After unveiling a new cover song by some of its favorite artists and biggest influences each month since February, Midtown has rounded up those four tracks for an EP cheekily titled We’re Too Old To Write New Songs So Here’s Some Songs We Didn’t Write.
Alongside the project’s release came a visualizer for its final song, “Safely” by Hot Rod Circuit. The EP follows Midtown’s return to the road last year for its first shows since 2014, which ranged from headlining mid-sized amphitheaters to appearing at festivals like Riot Fest and opening arenas for My Chemical Romance.
“We just wanted to share some of our influences and also put a spotlight on some of the other acts that were from our scene around the same time,” vocalist and bassist Gabe Saporta told SPIN over lunch in Los Angeles. “Hot Rod Circuit was a band that we played with on tour, and we’re great friends with them, but I felt like they never really got their due as artists and songwriters. I just think this song is so well-written. It’s one of those songs you still want to put on 20 years later, and I think it’s worth sharing.”
In addition to the new Hot Rod Circuit track, the EP also features a song each from vintage Midtown favorites Lagwagon (“Know It All”) and two of Saporta’s biggest lyrical influences: Pavement (“Cut Your Hair”) and Elvis Costello (“Pump It Up”). Saporta admitted to borrowing a lyric or two from those acts for different Midtown songs, but that didn’t make the song selection process any easier.
“There were a lot of songs that we were excited about that did not make the cut, so the fun thing about doing this and getting a reaction is that it leaves the door open if we ever want to do it again,” Saporta said. “I don’t even like calling it ‘covers.’ I think of them as tributes. It’s not like we’re covering the new Miley Cyrus song on Punk Goes Pop. That’s not what this is. We wanted to hit something from every bucket that inspired us.”
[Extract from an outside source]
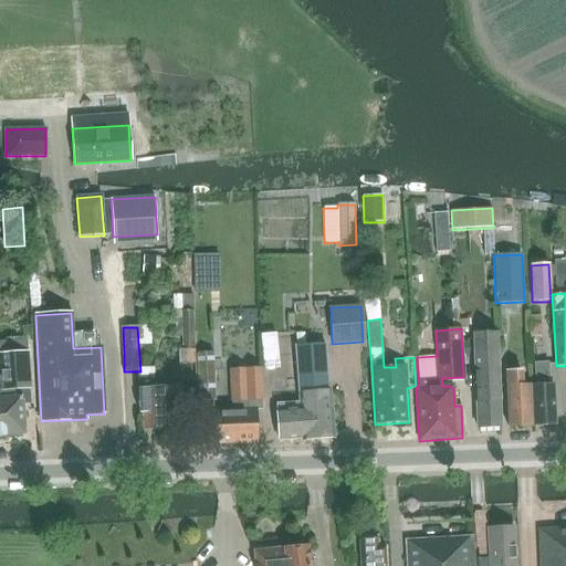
[(478,427),(501,426),(496,332),(477,333),(479,389),(477,389),(478,427)]
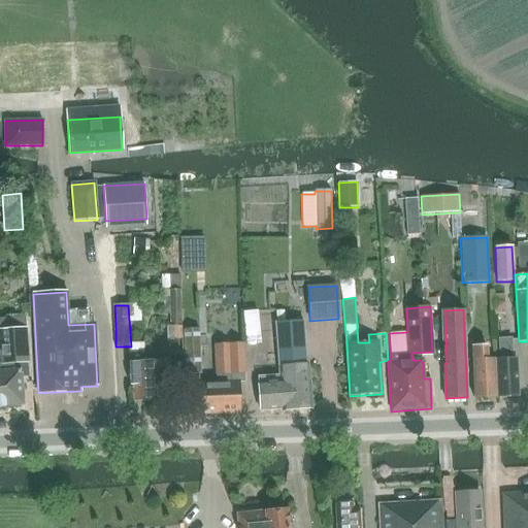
[(281,373),(258,375),(261,408),(283,407),(283,409),(311,407),(308,363),(305,363),(302,321),(276,323),(281,373)]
With Saporta having built a life for himself in Southern California, the 43-year-old recorded the EP’s vocals across the country while guitarists Tyler Rann and Heath Saraceno and drummer Rob Hitt recorded in New York. The division is a perfect representation of the compromises Midtown is keen to make to keep the band in existence, while still maintaining its members’ home lives as fathers. In other words, Midtown is likely never going to be back full-time or put out another major album, but its also hoping to not take nearly a decade off between shows anymore.
“We’re not re-launching Midtown, so it was almost like going to a high school reunion and getting to see your friends who you haven’t seen in 10 years,” Saporta said. “We also got to play some arenas, but honestly, the headline shows were more fun to me than the arenas — being there with people we haven’t seen in forever and they’re singing every word. It’s just a celebration, and I’d like to be able to do reunions once a year or every couple of years, if possible.”